WRITTEN INSTRUCTION >>
Transcribe the rows word for word, starting at the row containing "Segment every instance" and ending with the final row.

┏━━

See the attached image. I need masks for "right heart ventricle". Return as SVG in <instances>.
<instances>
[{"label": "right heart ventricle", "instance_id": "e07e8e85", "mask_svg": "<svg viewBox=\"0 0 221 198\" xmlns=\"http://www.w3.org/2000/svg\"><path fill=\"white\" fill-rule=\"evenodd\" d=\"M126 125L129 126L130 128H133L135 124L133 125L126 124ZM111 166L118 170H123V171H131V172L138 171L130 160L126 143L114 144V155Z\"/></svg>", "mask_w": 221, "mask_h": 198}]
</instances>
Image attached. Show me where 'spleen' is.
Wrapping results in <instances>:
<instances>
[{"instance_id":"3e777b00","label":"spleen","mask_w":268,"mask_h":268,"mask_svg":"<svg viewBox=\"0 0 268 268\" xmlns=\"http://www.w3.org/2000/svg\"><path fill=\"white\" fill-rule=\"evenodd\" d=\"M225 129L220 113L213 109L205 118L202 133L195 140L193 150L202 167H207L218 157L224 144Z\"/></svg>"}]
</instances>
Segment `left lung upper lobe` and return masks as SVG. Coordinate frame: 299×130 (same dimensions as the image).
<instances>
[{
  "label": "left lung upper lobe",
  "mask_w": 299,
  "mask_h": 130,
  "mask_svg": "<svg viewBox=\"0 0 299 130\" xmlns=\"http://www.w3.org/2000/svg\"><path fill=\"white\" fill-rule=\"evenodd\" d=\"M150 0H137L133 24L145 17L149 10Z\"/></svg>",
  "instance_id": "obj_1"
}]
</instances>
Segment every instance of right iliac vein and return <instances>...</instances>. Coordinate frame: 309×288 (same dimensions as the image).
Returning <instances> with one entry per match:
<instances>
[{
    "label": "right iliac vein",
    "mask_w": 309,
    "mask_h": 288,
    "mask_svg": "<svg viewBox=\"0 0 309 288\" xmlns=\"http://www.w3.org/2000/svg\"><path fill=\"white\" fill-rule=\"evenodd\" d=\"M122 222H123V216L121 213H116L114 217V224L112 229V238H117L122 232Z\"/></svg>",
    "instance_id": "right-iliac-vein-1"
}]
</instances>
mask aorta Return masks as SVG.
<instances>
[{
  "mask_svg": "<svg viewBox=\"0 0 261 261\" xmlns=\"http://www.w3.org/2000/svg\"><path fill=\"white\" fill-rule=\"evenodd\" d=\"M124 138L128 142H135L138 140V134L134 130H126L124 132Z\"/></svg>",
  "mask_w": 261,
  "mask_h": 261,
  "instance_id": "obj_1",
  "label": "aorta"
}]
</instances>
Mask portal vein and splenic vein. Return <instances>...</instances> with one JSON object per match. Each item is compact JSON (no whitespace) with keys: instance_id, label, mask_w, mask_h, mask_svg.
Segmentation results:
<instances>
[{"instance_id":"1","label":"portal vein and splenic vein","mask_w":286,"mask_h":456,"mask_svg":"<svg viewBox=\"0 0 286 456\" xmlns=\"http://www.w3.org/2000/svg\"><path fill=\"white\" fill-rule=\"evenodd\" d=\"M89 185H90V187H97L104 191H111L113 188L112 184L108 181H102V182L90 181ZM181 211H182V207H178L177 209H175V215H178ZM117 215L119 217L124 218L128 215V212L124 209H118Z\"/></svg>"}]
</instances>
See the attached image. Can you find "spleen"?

┗━━

ANSWER TO THE PROBLEM >>
Segment every instance of right iliac vein and return <instances>...</instances>. Coordinate frame: 309×288 (same dimensions as the image).
Returning <instances> with one entry per match:
<instances>
[{
    "label": "right iliac vein",
    "mask_w": 309,
    "mask_h": 288,
    "mask_svg": "<svg viewBox=\"0 0 309 288\" xmlns=\"http://www.w3.org/2000/svg\"><path fill=\"white\" fill-rule=\"evenodd\" d=\"M122 222H123V216L121 213H116L114 217V224L112 229V238H117L122 232Z\"/></svg>",
    "instance_id": "right-iliac-vein-1"
}]
</instances>
mask aorta Return masks as SVG.
<instances>
[{
  "mask_svg": "<svg viewBox=\"0 0 261 261\" xmlns=\"http://www.w3.org/2000/svg\"><path fill=\"white\" fill-rule=\"evenodd\" d=\"M124 138L128 142H135L138 140V134L134 130H126L124 132Z\"/></svg>",
  "mask_w": 261,
  "mask_h": 261,
  "instance_id": "obj_1",
  "label": "aorta"
}]
</instances>
Mask portal vein and splenic vein. Return <instances>...</instances> with one JSON object per match. Each item is compact JSON (no whitespace) with keys: instance_id, label, mask_w, mask_h, mask_svg.
Segmentation results:
<instances>
[{"instance_id":"1","label":"portal vein and splenic vein","mask_w":286,"mask_h":456,"mask_svg":"<svg viewBox=\"0 0 286 456\" xmlns=\"http://www.w3.org/2000/svg\"><path fill=\"white\" fill-rule=\"evenodd\" d=\"M89 185H90V187H97L104 191H111L113 188L112 184L108 181H102V182L90 181ZM181 211H182V207H178L177 209H175V215H178ZM117 215L119 217L124 218L128 215V212L124 209H118Z\"/></svg>"}]
</instances>
See the attached image. Can you find "spleen"?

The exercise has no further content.